* **PETIKAN TEKS**:
————————
Ade Yasin, Bupati Bogor siap memimpin penghijauan kembali wilayah rusak sesuai arahan Presiden Joko Widodo melalui Kepala BNPB. Selain itu, mereka fokus terlebih dahulu dengan penanganan pengungsi. Dalam bencana Januari di Kabupaten Bogor, setidaknya ada 17.869 jiwa mengungsi tersebar di empat kecamatan.
“Setelah persoalan relokasi warga, kami selaku pemerintah daerah akan penghijauan kembali wilayah gundul.”
Soal relokasi baik yang tinggal di taman nasional, rawan banjir dan longsor, pemerintah sedang mencari lokasi alternatif, antara lain di eks-hak guna usaha.
Rehabilitasi
Upaya percepatan rehabilitasi hutan dan lahan guna pengendalian banjir berbasis daerah aliran sungai, KLHK fokus pada 30 DAS di Indonesia.
Siti Nurbaya, Menteri Lingkungan Hidup dan Kehutanan mengatakan, presiden memerintahkan segera rehabilitasi hutan dan lahan.
Sejak 2019, rehabilitasi hutan dan lahan jadi prioritas pemerintah lewat penanaman sekitar 23.000-25.000 hektar per tahun. Tahun ini, naik jadi 207.000 hektar.
Baca juga: BMKG : Waspadai Potensi Cuaca Ekstrem Hujan Lebat Pasca Banjir Jakarta
Dengan menggerakkan kekuatan dari seluruh lapisan, katanya, KLHK bisa merehabilitasi sampai 430.000 hektar setiap tahun. Meskipun, katanya, tidak cukup buat menurunkan emisi hingga 1,5 derajat, karena pulihkan lahan kritis perlu pemulihan 800.000 hektar per tahun.
————————
* **DATA TERSEDIA**:

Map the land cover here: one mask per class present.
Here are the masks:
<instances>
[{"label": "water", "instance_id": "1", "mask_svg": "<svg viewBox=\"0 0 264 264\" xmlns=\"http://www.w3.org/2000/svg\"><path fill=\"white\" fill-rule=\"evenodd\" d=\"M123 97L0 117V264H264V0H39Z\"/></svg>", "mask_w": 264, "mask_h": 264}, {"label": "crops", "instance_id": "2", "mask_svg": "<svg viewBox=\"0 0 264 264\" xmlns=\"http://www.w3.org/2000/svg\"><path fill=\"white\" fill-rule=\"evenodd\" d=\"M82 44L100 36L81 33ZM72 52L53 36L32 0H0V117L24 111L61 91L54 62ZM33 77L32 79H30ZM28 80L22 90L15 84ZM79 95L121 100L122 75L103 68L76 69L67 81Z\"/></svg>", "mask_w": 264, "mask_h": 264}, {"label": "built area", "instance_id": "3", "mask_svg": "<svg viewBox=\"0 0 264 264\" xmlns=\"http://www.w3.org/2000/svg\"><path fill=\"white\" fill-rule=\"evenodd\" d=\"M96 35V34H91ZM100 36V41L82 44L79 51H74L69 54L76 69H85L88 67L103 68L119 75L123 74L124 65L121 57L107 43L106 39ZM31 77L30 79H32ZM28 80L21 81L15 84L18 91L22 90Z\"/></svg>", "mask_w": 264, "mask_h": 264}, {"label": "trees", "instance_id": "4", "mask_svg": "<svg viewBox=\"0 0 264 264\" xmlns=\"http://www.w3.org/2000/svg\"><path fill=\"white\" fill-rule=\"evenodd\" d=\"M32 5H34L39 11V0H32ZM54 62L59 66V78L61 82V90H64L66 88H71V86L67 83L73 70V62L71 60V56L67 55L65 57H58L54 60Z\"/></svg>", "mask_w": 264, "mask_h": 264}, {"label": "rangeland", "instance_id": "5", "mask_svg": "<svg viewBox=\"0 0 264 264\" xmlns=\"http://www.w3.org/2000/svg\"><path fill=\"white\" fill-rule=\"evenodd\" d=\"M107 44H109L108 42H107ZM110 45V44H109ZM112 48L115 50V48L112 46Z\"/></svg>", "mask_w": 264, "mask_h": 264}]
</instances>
————————
* **SOAL 1**:
Jawab pertanyaan berikut berdasarkan petikan tentang penghijauan dan rehabilitasi hutan.
(a) Berapa jiwa yang mengungsi di Kabupaten Bogor dalam bencana Januari, dan di berapa kecamatan mereka tersebar?
(b) Berapa DAS di Indonesia yang menjadi fokus KLHK dalam percepatan rehabilitasi hutan dan lahan?
(c) Berapa hektar per tahun yang perlu dipulihkan untuk memulihkan lahan kritis?
* **SOAL 2**: Lanjutkan petikan tentang rehabilitasi hutan dan lahan mulai dari kalimat terakhirnya.

* **JAWABAN 1**:
(a) Setidaknya 17.869 jiwa, tersebar di empat kecamatan.
(b) 30 DAS.
(c) 800.000 hektar per tahun.

* **JAWABAN 2**:
Juliarto Joko Putranto, Sesditjen Pengendalian DAS dan Hutan Lindung mengatakan, memiliki 400.000 bibit dari total 1,2 juta bibit untuk merehabilitasi 1.900 hektar areal hutan di TNGHS dan 600 hektar luar kawasan hutan.
Juliarto bilang, dalam tahap penyediaan bibit dengan penunjukan langsung karena penetapan status kondisi darurat bencana pemerintah daerah.
Sesuai arahan Jokowi, harus segera penanaman kembali dengan jenis tumbuhan dan vegetasi yang mampu memperkuat tanah serta dapat mencegah longsor.
”Targetnya, Maret nanti sudah selesai sesuai arahan instruksi dari Presiden,” kata Juliarto.
Tanaman vetiver ini akan tanam di tebing curam dan menutup lahan tergilas longsor di sekitar TNGHS. Untuk TNGHS akan ditanami tumbuhan endemik.
Adapun jenis tanaman itu, seperti rumput vetiver kombinasi dengan beberapa jenis pepohonan yang memiliki nilai ekonomi seperti alpukat, durian dan lain-lain, hingga bisa menyumbang perekonomian masyarakat.
“Sesuai perintah bapak presiden, BNPB dan KLHK akan reforestasi dan revitalisasi wilayah bantaran sungai yang alami alih fungsi lahan,” kata Doni.
Dalam melaksanakan reforestasi dan revitalisasi ini, BNPB juga menggandeng para ahli baik dari peneliti, komunitas, dan akademisi agar penerapan terarah dan berjalan maksimal.
BNPB akan bertindak sebagai koordinator dalam menjalankan perintah presiden. Untuk daerah, BNPB menunjuk bupati sebagai pemegang kewenangan.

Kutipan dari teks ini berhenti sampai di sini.